Least privilege and time-boxing

Two properties bound every session:
  • Scoped to one resource, one session. A session reaches exactly the resource your customer approved, using a credential minted for that session alone. It does not grant standing access to anything else.
  • Time-boxed. The credential’s lifetime is tied to the duration your customer approved. Your customer’s own environment may shorten it further (for example, a Kubernetes cluster’s maximum token lifetime), but never lengthen it; where that cap is shorter than the session, the credential can expire before the session does.
“Least privilege” here means scoped and time-boxed, not minimal permissions within the resource. The privilege level inside the resource is whatever the approved request specifies: the shipped Kubernetes path, for instance, mints a cluster-admin-tier credential. What’s bounded is that the credential reaches only that one resource, only for that one session, and only at the privilege your customer signed off on.

No standing or stored credentials

When break glass mints a credential (the appliance-controller and operational-command sources), it does not leave it lying around:
  • Ephemeral. The credential is minted fresh for the session, not a pre-existing standing credential handed over.
  • Delivered once, never durably stored. The credential is delivered to the operator exactly once (consumed on read) and is held only transiently until that single fetch; it is never written to logs or persistent storage. Secrets do not appear in error output that leaves the appliance controller.
  • Self-expiring. The credential is short-lived on its own clock, so access ends even if teardown is somehow interrupted.
  • Explicitly torn down. At session end the appliance controller deletes the minted identity (revoking the credential) and removes any temporary network path.

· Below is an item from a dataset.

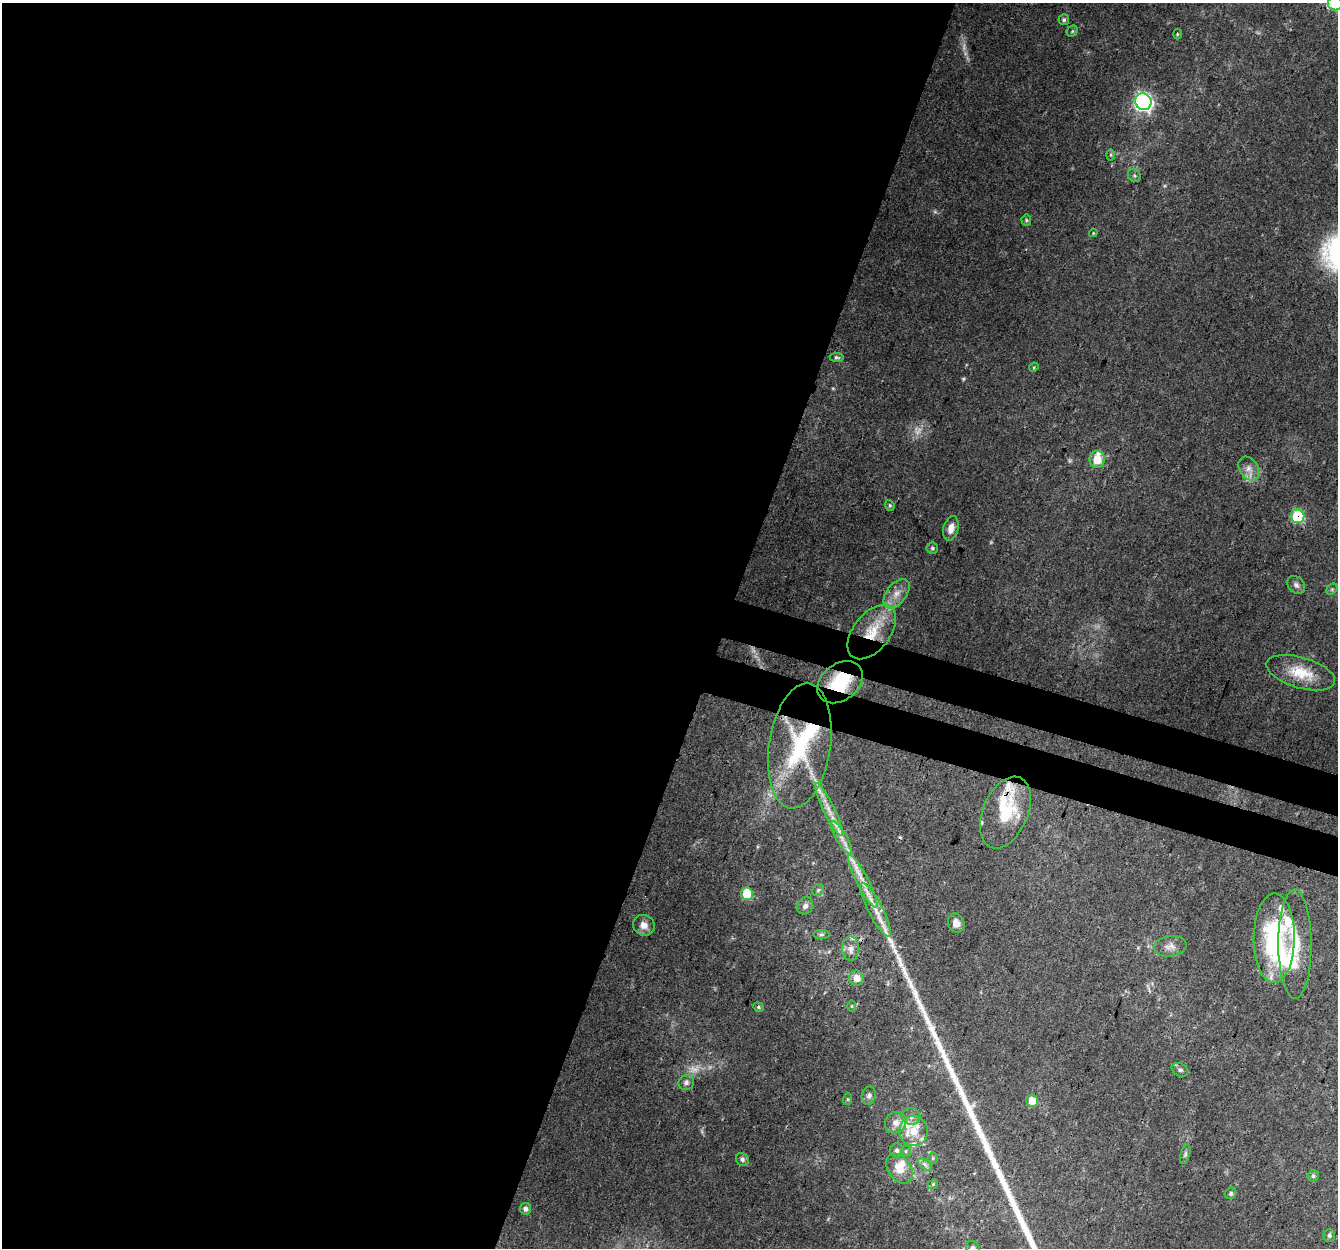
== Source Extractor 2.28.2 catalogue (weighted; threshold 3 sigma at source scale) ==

Teardown removes only the session’s own temporary resources.
For an out-of-band session break glass mints no credential, so there is nothing for it to deliver, store, or revoke on the credential plane; it tears down only the temporary network path, if any. Between sessions, nothing privileged that break glass created remains in your customer’s account.

Temporary network paths

When a session targets a private resource, break glass stands up a temporary network path through your configured provider and removes it at session end. The path is created with single-use, ephemeral keys and exists only for that session. Network-level access control within your own network remains governed by your network configuration. For Tailscale, that means your tailnet’s ACLs, which you control; scope them to match the access you intend break glass sessions to have. See Network providers for how each provider’s path is configured.

Fail-closed

Break glass denies rather than guesses. If the appliance controller can’t verify the approval, it doesn’t mint. If a session’s network path or credential can’t be assembled, the session doesn’t go active. If teardown can’t complete, the failure is surfaced and the credential still self-expires on its own clock. There is no path where a verification or assembly failure quietly results in standing access.

Audit

The request, your customer’s signed approval, and teardown are recorded; credential delivery is logged on a best-effort basis. The customer-signed approval is the durable, non-repudiable evidence of consent: an Ed25519 signature over the fixed set of approved fields, preserved on the session record and re-verifiable in principle against the customer’s pinned public key. It is the same approval primitive operations uses, though the turnkey tensor9 ops command audit verify tool is specific to operations commands and does not cover break glass sessions today.